B: Let it go. Being intrinsically motivated or extrinsically motivated is a type of diversity. Not everyone you’ll hire will work as you do. You’re going to hire people who believe in what you're doing.

I think everybody at Pando, for example, is very much aligned with our mission. But everyone is not going to be motivated by the same things.

We don't do this at Pando, but one of my earlier ideas was to have a portfolio of the rewards that employees can choose from, as a reward for performing. It doesn't necessarily have to be money. It could be donations or more time off.

I don't think it's realistic to expect that everybody is intrinsically motivated. It's wonderful when people are, and I think we get a lot of benefit from that as founders. But especially as companies get bigger, you need to be more realistic about creating tools and systems that get the most out of everybody.

A: We are obviously in the middle of macroeconomic uncertainty, however you might define that. What do you think about investing in people at this moment in time? Why is it important? Why should founders not shortchange career growth as a priority?

B: It's a great question, and it's definitely timely. I've been thinking about it a lot. Some investors have this assumption that people will cut HR budgets. That's true that some budgets might get cut; people are cutting across the board.
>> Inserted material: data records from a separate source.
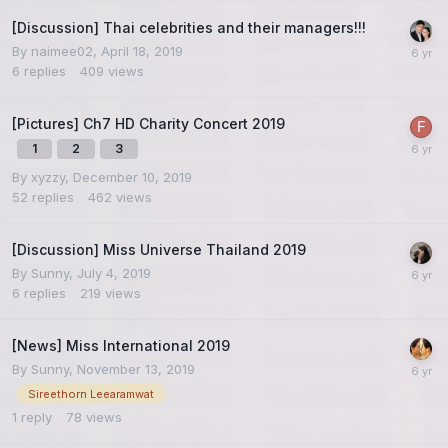
[Discussion] Thai celebrities and their managers!!!
By
naimee02
,
April 18, 2019
6
replies
409
views
[Pictures] Ch7 HD Charity Concert 2019
1
2
3
By
xyzzy
,
December 10, 2019
52
replies
462
views
[Discussion] Miss Universe Thailand 2019
By
Sunny
,
July 4, 2019
6
replies
219
views
[News] Miss International 2019
By
Sunny
,
November 13, 2019
Sireethorn Leearamwat
1
reply
78
views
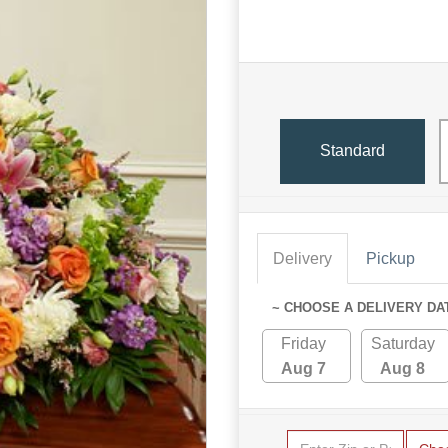
Standard
Delivery
Pickup
~ CHOOSE A DELIVERY DA
Friday
Saturday
Aug 7
Aug 8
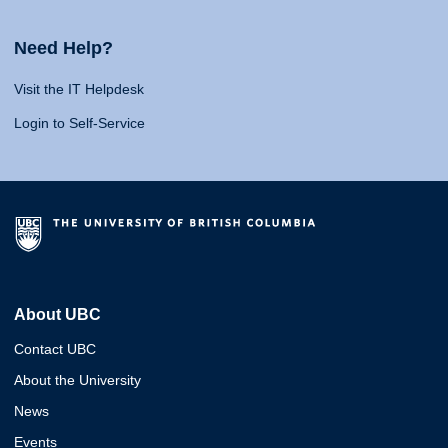
Need Help?
Visit the IT Helpdesk
Login to Self-Service
About UBC
Contact UBC
About the University
News
Events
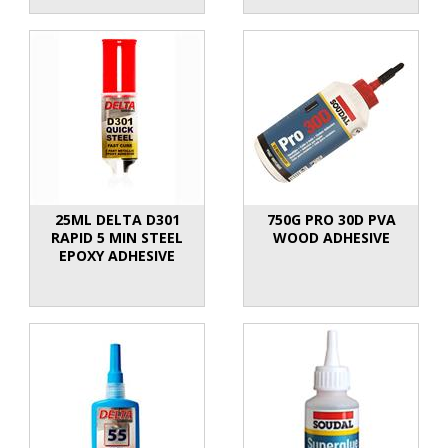
25ML DELTA D301
750G PRO 30D PVA
RAPID 5 MIN STEEL
WOOD ADHESIVE
EPOXY ADHESIVE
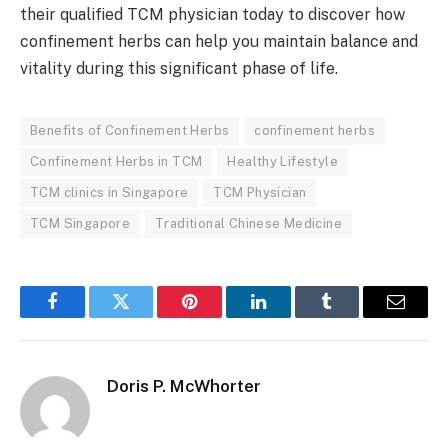
their qualified TCM physician today to discover how
confinement herbs can help you maintain balance and
vitality during this significant phase of life.
Benefits of Confinement Herbs
confinement herbs
Confinement Herbs in TCM
Healthy Lifestyle
TCM clinics in Singapore
TCM Physician
TCM Singapore
Traditional Chinese Medicine
Facebook
Twitter
Pinterest
LinkedIn
Tumblr
Email
Doris P. McWhorter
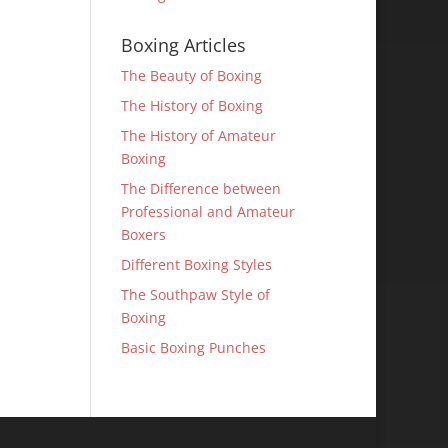
Boxing Articles
The Beauty of Boxing
The History of Boxing
The History of Amateur
Boxing
The Difference between
Professional and Amateur
Boxers
Different Boxing Styles
The Southpaw Style of
Boxing
Basic Boxing Punches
But if you have to lay people off, which many companies have, everybody who's left is really frazzled, uncertain, and scared. And it's really important that they feel that they still have a path at the company. If  your company's going to be successful, you need to keep them engaged and growing. So it's actually the time to double down on that type of people program, in terms of thinking about what their career aspirations are, their goals and what other types of opportunities do you have in the organization that they could take over.

This concept of continuous progression that we're really excited about is also a great way to help you manage cash flow better. At Greenhouse, for example, we didn't do performance review cycles on an annual basis. Just as people leveled up, that was a conversation between them and their manager. They would put forward a promotion package proposal and that would get approved or it wouldn't. That means that you're iteratively progressing people throughout the year and leveling them up.

The cost impact then is much less than if you're doing it at the end of the year. Because regardless of whether or not you laid people off, you're still going to have to go through this process and evaluate compensation. The more agile you can be about it, the better it is in this kind of climate as well.

A: I love that. Great note to end on. Barbra, thank you so much for taking the time to chat.

B: Of course. It was fun. Thank you for having me.